--- What the task requires ---
Starting at the top of the material and going on through the line with "scientific name: Epargyreus clarus", turn each line into one row of a two-column CSV headed field and value, with both fields in quotation marks and any line breaks replaced by spaces.

Excerpt from a dataset:
--------

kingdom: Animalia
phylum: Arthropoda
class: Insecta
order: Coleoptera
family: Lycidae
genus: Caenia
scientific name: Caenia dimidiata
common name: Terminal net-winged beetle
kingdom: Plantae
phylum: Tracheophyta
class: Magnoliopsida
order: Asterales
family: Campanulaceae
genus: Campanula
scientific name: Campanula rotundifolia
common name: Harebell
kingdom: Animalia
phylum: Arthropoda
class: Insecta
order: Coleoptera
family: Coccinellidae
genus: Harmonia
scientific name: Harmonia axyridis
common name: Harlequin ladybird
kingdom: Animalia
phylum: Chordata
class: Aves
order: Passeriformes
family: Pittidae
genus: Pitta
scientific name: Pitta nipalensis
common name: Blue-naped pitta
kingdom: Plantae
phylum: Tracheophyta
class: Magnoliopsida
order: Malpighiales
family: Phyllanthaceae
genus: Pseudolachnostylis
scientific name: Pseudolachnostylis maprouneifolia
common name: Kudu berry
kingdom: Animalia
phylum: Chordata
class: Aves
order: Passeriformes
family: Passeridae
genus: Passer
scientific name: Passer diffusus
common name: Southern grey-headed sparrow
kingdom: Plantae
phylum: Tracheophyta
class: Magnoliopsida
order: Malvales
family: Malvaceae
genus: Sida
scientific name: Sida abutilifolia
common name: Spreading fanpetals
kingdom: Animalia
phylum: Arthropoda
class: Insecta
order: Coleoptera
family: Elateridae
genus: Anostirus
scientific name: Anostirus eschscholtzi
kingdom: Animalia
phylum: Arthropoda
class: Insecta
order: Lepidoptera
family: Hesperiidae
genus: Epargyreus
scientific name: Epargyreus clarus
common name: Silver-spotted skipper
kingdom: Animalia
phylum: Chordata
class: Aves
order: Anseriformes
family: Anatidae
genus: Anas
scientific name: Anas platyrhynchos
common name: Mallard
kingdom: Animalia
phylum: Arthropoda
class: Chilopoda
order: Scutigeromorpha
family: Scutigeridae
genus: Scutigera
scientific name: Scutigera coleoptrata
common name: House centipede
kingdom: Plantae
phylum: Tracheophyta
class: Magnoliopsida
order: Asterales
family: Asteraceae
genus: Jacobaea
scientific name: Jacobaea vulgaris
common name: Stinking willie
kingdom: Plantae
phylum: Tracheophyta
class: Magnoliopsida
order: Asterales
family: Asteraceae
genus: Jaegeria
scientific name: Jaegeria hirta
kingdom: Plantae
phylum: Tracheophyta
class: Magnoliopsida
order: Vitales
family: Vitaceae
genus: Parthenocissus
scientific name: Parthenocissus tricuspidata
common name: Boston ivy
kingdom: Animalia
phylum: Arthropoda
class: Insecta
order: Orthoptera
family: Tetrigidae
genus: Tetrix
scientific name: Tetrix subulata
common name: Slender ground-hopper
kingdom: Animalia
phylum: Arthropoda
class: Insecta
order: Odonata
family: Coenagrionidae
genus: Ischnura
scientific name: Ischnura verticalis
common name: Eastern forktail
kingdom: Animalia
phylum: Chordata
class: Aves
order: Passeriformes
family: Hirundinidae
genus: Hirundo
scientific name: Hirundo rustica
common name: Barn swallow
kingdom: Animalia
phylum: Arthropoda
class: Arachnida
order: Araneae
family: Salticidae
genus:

--------

--- Task solution ---
field,value
"kingdom:","Animalia"
"phylum:","Arthropoda"
"class:","Insecta"
"order:","Coleoptera"
"family:","Lycidae"
"genus:","Caenia"
"scientific name:","Caenia dimidiata"
"common name:","Terminal net-winged beetle"
"kingdom:","Plantae"
"phylum:","Tracheophyta"
"class:","Magnoliopsida"
"order:","Asterales"
"family:","Campanulaceae"
"genus:","Campanula"
"scientific name:","Campanula rotundifolia"
"common name:","Harebell"
"kingdom:","Animalia"
"phylum:","Arthropoda"
"class:","Insecta"
"order:","Coleoptera"
"family:","Coccinellidae"
"genus:","Harmonia"
"scientific name:","Harmonia axyridis"
"common name:","Harlequin ladybird"
"kingdom:","Animalia"
"phylum:","Chordata"
"class:","Aves"
"order:","Passeriformes"
"family:","Pittidae"
"genus:","Pitta"
"scientific name:","Pitta nipalensis"
"common name:","Blue-naped pitta"
"kingdom:","Plantae"
"phylum:","Tracheophyta"
"class:","Magnoliopsida"
"order:","Malpighiales"
"family:","Phyllanthaceae"
"genus:","Pseudolachnostylis"
"scientific name:","Pseudolachnostylis maprouneifolia"
"common name:","Kudu berry"
"kingdom:","Animalia"
"phylum:","Chordata"
"class:","Aves"
"order:","Passeriformes"
"family:","Passeridae"
"genus:","Passer"
"scientific name:","Passer diffusus"
"common name:","Southern grey-headed sparrow"
"kingdom:","Plantae"
"phylum:","Tracheophyta"
"class:","Magnoliopsida"
"order:","Malvales"
"family:","Malvaceae"
"genus:","Sida"
"scientific name:","Sida abutilifolia"
"common name:","Spreading fanpetals"
"kingdom:","Animalia"
"phylum:","Arthropoda"
"class:","Insecta"
"order:","Coleoptera"
"family:","Elateridae"
"genus:","Anostirus"
"scientific name:","Anostirus eschscholtzi"
"kingdom:","Animalia"
"phylum:","Arthropoda"
"class:","Insecta"
"order:","Lepidoptera"
"family:","Hesperiidae"
"genus:","Epargyreus"
"scientific name:","Epargyreus clarus"